Passage shown below:
A study funded by grants from liberal billionaire George Soros claimed that conservative news outlets and figures amplified xenophobic and hateful “attacks” against Rep. Ilhan Omar (D-MN).
The authors of the Social Science Research Council study found that there was “a social media narrative of manufactured outrage that was disproportionately Islamophobic, xenophobic, racist, and misogynistic.” It alleged that most of this outrage was either “amplified” or “originated” from outlets like OANN, PJ Media, Daily Caller, Breitbart, Powerline blog, and “hate groups” identified by the Southern Poverty Law Center (SPLC), such as ACT for America and the American Freedom Law Center.
The study analyzed “1,600 terms” that were related to hate speech and found that 67 percent of tweets mentioning Omar had these terms. It also tried to show that conservative news outlets were obsessed with Omar and Rep. Rashida Tlaib (D-MI). But a graph showed that “Mainstream National” media focused on Omar and Tlaib 15 times more than conservative media.
Omar received the bulk of the outrage. The study asserted that “67 percent of tweets tagging Omar” contained some form of “hate speech.” This narrative was crafted and “heavily influenced” by “agents provocateurs,” and then amplified by conservative sites and figures. “They spread hate speech like a virus” on social media, said the study. 10 percent of the tweets marked as part of Omar’s network were labeled “Israel-related hate speech.” But these were not defined.
Notably, 11 percent of the accounts studied were “suspended” on Twitter for hate speech violations.
According to The Washington Post, Omar herself reviewed the study and called it “a wake-up call.” She complained, “It has become clear that these platforms do not take seriously their role providing a platform for white nationalist hate and dangerous misinformation in this country.”
The study compiled a database of 1,600 terms “associated with hate speech” that were run on the site Hatebase.org. These terms were not listed in the study, and when the Media Research Center reached out to the Social Science Research Council, there was no response.
Accounts with handles such as “@Shariafighter” were labelled as “anti-Muslim” based on the handle alone, even though fighting Sharia is not necessarily an anti-Muslim sentiment.
End of Passage shown.
Data below:
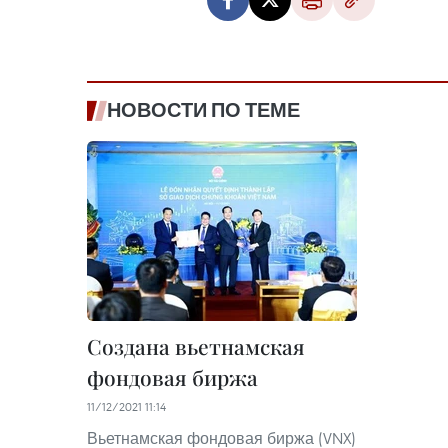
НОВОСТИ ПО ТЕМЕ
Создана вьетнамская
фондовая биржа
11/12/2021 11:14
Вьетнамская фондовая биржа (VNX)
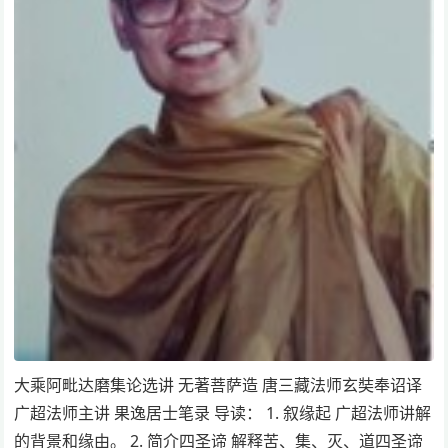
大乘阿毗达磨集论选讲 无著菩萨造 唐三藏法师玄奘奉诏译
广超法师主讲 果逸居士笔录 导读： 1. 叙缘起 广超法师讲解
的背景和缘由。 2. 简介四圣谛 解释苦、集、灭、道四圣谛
End of Data.
Data below:
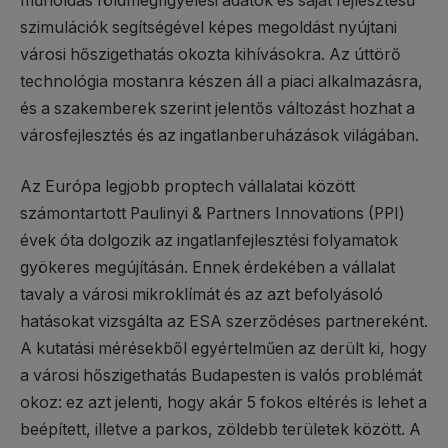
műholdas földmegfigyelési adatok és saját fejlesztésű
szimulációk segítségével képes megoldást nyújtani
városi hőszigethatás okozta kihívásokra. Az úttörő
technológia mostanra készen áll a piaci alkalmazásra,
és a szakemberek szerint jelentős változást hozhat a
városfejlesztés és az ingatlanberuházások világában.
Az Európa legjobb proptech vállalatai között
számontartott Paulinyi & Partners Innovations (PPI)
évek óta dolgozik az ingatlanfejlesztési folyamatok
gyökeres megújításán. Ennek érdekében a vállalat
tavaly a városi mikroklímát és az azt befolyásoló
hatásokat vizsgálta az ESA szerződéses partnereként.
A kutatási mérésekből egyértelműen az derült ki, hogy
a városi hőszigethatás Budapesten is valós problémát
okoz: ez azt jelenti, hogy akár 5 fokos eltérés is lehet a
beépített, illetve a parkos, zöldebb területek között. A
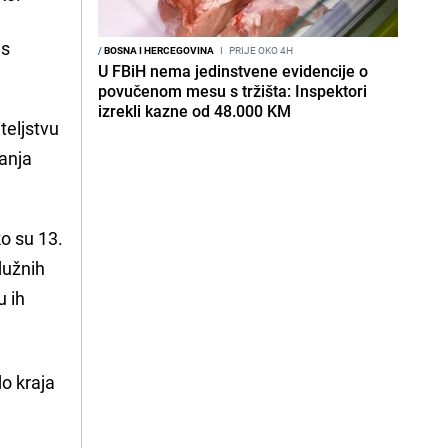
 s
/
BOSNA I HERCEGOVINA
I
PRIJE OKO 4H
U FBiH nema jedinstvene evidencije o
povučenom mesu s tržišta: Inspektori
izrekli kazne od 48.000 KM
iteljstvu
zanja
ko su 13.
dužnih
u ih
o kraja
End of Data.
Activities:
A) Please rewrite the article on the Omar study from "Omar received the" up to and including "were not defined.", changing "outrage" to "anger".
B) According to the article on the Omar study, what share of the accounts studied were suspended on Twitter for hate speech violations?

Results for the exercise:
A)
Omar received the bulk of the anger. The study asserted that “67 percent of tweets tagging Omar” contained some form of “hate speech.” This narrative was crafted and “heavily influenced” by “agents provocateurs,” and then amplified by conservative sites and figures. “They spread hate speech like a virus” on social media, said the study. 10 percent of the tweets marked as part of Omar’s network were labeled “Israel-related hate speech.” But these were not defined.

B) 11 percent